In a move that has been more common over the last ten years English based Chemring Group PLC (CHG) announced that it will merge with the The Allied Defense Group, Inc. (ADG). European companies have been moving into the U.S. defense supplier market often through the acquisition of U.S. companies such as QinetiQ buying Westar or VT Group acquiring AEPCO. This has allowed them to meet U.S. export control and citizenship requirements more easily and also get the companies existing contracts and work. Both Chemring and Allied Defense make munitions and pyrotechnics. Chemring larger international reach will enable Allied Defense products to reach a larger market.

There is also a report that Argon ST (STST) is considering making itself available for acquisition. The company also makes sensor technology for use in intelligence gathering systems. Argon ST has hired a firm to aid it in exploring a sale, merger or acquisition. The company is considered valuable as it has a large number of sole source contracts and a good reputation with its customers. Another company acquiring it would gain that good will and the existing customer base. As with Allied Defense a bigger company would also be able to market and integrate Argon ST's products to a wider audience. In December Argon ST did report increased revenue from a year ago but was below analyst forecasts for 2010. This performance might be an indication that sale or merger would be the best value for its shareholders.

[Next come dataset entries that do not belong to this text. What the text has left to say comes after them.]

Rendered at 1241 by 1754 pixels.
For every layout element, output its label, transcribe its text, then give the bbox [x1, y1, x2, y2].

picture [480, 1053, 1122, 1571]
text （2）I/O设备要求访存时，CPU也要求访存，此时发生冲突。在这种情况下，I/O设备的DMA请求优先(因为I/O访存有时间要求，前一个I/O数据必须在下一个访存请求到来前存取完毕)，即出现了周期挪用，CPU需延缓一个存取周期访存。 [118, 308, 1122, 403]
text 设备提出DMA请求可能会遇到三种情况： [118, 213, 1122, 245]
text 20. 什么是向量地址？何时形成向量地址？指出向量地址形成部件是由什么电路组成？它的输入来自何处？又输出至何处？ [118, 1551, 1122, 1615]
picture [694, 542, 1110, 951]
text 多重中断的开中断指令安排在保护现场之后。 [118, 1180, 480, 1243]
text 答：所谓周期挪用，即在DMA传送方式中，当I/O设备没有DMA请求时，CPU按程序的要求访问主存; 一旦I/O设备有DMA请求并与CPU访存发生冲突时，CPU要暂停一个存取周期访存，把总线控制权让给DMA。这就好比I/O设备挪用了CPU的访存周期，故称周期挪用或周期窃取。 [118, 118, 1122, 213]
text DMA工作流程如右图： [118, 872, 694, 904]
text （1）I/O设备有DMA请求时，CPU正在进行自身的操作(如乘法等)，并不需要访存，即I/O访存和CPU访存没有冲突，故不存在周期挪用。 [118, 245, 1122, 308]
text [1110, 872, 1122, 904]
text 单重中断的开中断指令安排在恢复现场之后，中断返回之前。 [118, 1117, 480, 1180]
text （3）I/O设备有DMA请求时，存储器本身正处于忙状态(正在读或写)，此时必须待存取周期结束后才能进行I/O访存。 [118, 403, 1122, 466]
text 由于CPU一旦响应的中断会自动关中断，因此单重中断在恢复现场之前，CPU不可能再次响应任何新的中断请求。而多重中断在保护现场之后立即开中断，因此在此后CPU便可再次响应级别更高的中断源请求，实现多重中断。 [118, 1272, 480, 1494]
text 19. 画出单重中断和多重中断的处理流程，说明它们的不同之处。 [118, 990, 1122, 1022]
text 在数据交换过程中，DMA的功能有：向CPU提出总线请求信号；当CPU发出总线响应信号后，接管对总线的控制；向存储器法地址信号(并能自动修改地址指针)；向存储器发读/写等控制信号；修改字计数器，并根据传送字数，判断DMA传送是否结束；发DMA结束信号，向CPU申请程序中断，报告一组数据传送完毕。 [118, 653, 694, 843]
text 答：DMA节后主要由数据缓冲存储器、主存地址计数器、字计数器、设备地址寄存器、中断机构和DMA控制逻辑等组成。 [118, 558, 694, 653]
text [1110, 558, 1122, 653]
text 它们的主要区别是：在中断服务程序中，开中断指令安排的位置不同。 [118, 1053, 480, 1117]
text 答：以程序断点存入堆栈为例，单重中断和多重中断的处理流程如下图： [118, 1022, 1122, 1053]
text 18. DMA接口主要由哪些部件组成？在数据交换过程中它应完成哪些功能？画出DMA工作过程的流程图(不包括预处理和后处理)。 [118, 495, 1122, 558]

If the U.S. continues to shift funding from more traditional programs into unmanned vehicles and Intelligence, Surveillance and Reconnaissance (ISR) programs these will be the kind of company's being purchased. M&A would be the easiest way for a large defense contractor to get a major foothold in this market. Lockheed Martin (LMT) has already done this through there acquisition of Gyrocam. That company made sensors for ground and vehicle based surveillance systems and this now allows Lockheed penetration there.

2010 may be the year that begins another round of consolidation in the defense industry. The recent reorganizations of Boeing (BA) and Lockheed Martin are another sign of this as companies move to streamline operations and reduce costs as much as possible. Will there be another group of companies added to the list of those that went away in the Nineties such as Logicon?